What you are asked to do
Go through the listing and copy every line word for word.

The data
== Segment start ==

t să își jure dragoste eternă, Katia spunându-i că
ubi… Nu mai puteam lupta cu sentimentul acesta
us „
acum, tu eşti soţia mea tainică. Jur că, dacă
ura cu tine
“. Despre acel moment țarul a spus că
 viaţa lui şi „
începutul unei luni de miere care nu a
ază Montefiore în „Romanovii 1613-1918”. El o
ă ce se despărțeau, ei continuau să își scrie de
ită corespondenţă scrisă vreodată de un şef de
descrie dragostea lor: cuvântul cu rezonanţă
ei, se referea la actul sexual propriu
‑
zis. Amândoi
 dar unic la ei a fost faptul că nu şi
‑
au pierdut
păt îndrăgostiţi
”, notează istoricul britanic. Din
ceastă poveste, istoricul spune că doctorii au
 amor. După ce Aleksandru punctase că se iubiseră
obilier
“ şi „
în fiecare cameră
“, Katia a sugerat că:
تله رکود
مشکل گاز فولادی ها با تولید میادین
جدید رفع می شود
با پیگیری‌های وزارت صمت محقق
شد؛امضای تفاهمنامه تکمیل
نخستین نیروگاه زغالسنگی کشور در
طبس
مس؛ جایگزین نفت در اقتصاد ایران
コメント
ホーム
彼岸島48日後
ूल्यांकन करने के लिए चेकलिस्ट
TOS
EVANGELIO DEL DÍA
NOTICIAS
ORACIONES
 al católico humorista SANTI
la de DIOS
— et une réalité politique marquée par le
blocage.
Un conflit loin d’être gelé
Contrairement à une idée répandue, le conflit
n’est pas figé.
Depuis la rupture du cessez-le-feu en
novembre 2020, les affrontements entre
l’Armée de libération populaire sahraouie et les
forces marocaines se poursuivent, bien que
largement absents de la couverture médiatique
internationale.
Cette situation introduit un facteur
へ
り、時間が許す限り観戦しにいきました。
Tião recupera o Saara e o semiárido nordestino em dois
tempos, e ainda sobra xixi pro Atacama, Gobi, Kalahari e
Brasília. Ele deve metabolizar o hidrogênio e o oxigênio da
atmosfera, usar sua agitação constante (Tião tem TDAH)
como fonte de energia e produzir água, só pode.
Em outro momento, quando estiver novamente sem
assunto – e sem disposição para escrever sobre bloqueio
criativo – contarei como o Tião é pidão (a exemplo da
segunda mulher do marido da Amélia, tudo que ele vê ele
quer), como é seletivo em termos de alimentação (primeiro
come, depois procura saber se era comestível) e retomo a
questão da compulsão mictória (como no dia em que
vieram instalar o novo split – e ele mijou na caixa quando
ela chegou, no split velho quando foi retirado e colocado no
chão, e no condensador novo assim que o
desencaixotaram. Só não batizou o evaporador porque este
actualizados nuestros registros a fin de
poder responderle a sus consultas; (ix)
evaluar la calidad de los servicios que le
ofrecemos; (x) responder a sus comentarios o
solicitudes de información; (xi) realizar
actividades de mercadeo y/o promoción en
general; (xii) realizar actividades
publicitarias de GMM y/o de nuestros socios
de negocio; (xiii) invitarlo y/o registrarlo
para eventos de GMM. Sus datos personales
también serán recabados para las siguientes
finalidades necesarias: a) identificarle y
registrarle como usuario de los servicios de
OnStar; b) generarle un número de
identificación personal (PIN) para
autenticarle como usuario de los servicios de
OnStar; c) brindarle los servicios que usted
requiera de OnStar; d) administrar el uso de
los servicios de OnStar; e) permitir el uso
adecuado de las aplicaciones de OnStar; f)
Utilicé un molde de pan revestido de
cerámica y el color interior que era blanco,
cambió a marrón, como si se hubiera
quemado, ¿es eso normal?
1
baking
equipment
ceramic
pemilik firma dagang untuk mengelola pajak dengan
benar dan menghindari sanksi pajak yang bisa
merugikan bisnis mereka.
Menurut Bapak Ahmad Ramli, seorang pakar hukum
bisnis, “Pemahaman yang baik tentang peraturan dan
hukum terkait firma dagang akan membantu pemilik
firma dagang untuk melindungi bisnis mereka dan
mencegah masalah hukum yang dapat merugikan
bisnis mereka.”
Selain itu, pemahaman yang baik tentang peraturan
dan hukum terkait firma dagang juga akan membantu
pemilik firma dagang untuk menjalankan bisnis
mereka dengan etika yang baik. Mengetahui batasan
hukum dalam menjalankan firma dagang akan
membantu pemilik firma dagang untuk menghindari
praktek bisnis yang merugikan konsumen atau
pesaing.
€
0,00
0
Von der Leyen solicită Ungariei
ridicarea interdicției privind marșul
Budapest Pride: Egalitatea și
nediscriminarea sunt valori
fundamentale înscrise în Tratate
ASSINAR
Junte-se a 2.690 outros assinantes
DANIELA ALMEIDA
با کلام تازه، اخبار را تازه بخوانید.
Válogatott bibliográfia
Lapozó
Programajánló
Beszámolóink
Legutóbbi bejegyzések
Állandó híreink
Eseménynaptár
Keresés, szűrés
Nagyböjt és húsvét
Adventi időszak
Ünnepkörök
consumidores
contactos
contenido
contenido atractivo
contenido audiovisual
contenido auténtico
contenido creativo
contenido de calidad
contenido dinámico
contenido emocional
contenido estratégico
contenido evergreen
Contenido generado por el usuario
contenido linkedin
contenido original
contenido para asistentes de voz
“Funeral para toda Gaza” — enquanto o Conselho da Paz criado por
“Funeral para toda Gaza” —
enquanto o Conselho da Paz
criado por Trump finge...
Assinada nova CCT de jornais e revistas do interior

== Segment end ==

Written solution
t să își jure dragoste eternă, Katia spunându-i că
ubi… Nu mai puteam lupta cu sentimentul acesta
us „
acum, tu eşti soţia mea tainică. Jur că, dacă
ura cu tine
“. Despre acel moment țarul a spus că
 viaţa lui şi „
începutul unei luni de miere care nu a
ază Montefiore în „Romanovii 1613-1918”. El o
ă ce se despărțeau, ei continuau să își scrie de
ită corespondenţă scrisă vreodată de un şef de
descrie dragostea lor: cuvântul cu rezonanţă
ei, se referea la actul sexual propriu
‑
zis. Amândoi
 dar unic la ei a fost faptul că nu şi
‑
au pierdut
păt îndrăgostiţi
”, notează istoricul britanic. Din
ceastă poveste, istoricul spune că doctorii au
 amor. După ce Aleksandru punctase că se iubiseră
obilier
“ şi „
în fiecare cameră
“, Katia a sugerat că:
تله رکود
مشکل گاز فولادی ها با تولید میادین
جدید رفع می شود
با پیگیری‌های وزارت صمت محقق
شد؛امضای تفاهمنامه تکمیل
نخستین نیروگاه زغالسنگی کشور در
طبس
مس؛ جایگزین نفت در اقتصاد ایران
コメント
ホーム
彼岸島48日後
ूल्यांकन करने के लिए चेकलिस्ट
TOS
EVANGELIO DEL DÍA
NOTICIAS
ORACIONES
 al católico humorista SANTI
la de DIOS
— et une réalité politique marquée par le
blocage.
Un conflit loin d’être gelé
Contrairement à une idée répandue, le conflit
n’est pas figé.
Depuis la rupture du cessez-le-feu en
novembre 2020, les affrontements entre
l’Armée de libération populaire sahraouie et les
forces marocaines se poursuivent, bien que
largement absents de la couverture médiatique
internationale.
Cette situation introduit un facteur
へ
り、時間が許す限り観戦しにいきました。
Tião recupera o Saara e o semiárido nordestino em dois
tempos, e ainda sobra xixi pro Atacama, Gobi, Kalahari e
Brasília. Ele deve metabolizar o hidrogênio e o oxigênio da
atmosfera, usar sua agitação constante (Tião tem TDAH)
como fonte de energia e produzir água, só pode.
Em outro momento, quando estiver novamente sem
assunto – e sem disposição para escrever sobre bloqueio
criativo – contarei como o Tião é pidão (a exemplo da
segunda mulher do marido da Amélia, tudo que ele vê ele
quer), como é seletivo em termos de alimentação (primeiro
come, depois procura saber se era comestível) e retomo a
questão da compulsão mictória (como no dia em que
vieram instalar o novo split – e ele mijou na caixa quando
ela chegou, no split velho quando foi retirado e colocado no
chão, e no condensador novo assim que o
desencaixotaram. Só não batizou o evaporador porque este
actualizados nuestros registros a fin de
poder responderle a sus consultas; (ix)
evaluar la calidad de los servicios que le
ofrecemos; (x) responder a sus comentarios o
solicitudes de información; (xi) realizar
actividades de mercadeo y/o promoción en
general; (xii) realizar actividades
publicitarias de GMM y/o de nuestros socios
de negocio; (xiii) invitarlo y/o registrarlo
para eventos de GMM. Sus datos personales
también serán recabados para las siguientes
finalidades necesarias: a) identificarle y
registrarle como usuario de los servicios de
OnStar; b) generarle un número de
identificación personal (PIN) para
autenticarle como usuario de los servicios de
OnStar; c) brindarle los servicios que usted
requiera de OnStar; d) administrar el uso de
los servicios de OnStar; e) permitir el uso
adecuado de las aplicaciones de OnStar; f)
Utilicé un molde de pan revestido de
cerámica y el color interior que era blanco,
cambió a marrón, como si se hubiera
quemado, ¿es eso normal?
1
baking
equipment
ceramic
pemilik firma dagang untuk mengelola pajak dengan
benar dan menghindari sanksi pajak yang bisa
merugikan bisnis mereka.
Menurut Bapak Ahmad Ramli, seorang pakar hukum
bisnis, “Pemahaman yang baik tentang peraturan dan
hukum terkait firma dagang akan membantu pemilik
firma dagang untuk melindungi bisnis mereka dan
mencegah masalah hukum yang dapat merugikan
bisnis mereka.”
Selain itu, pemahaman yang baik tentang peraturan
dan hukum terkait firma dagang juga akan membantu
pemilik firma dagang untuk menjalankan bisnis
mereka dengan etika yang baik. Mengetahui batasan
hukum dalam menjalankan firma dagang akan
membantu pemilik firma dagang untuk menghindari
praktek bisnis yang merugikan konsumen atau
pesaing.
€
0,00
0
Von der Leyen solicită Ungariei
ridicarea interdicției privind marșul
Budapest Pride: Egalitatea și
nediscriminarea sunt valori
fundamentale înscrise în Tratate
ASSINAR
Junte-se a 2.690 outros assinantes
DANIELA ALMEIDA
با کلام تازه، اخبار را تازه بخوانید.
Válogatott bibliográfia
Lapozó
Programajánló
Beszámolóink
Legutóbbi bejegyzések
Állandó híreink
Eseménynaptár
Keresés, szűrés
Nagyböjt és húsvét
Adventi időszak
Ünnepkörök
consumidores
contactos
contenido
contenido atractivo
contenido audiovisual
contenido auténtico
contenido creativo
contenido de calidad
contenido dinámico
contenido emocional
contenido estratégico
contenido evergreen
Contenido generado por el usuario
contenido linkedin
contenido original
contenido para asistentes de voz
“Funeral para toda Gaza” — enquanto o Conselho da Paz criado por
“Funeral para toda Gaza” —
enquanto o Conselho da Paz
criado por Trump finge...
Assinada nova CCT de jornais e revistas do interior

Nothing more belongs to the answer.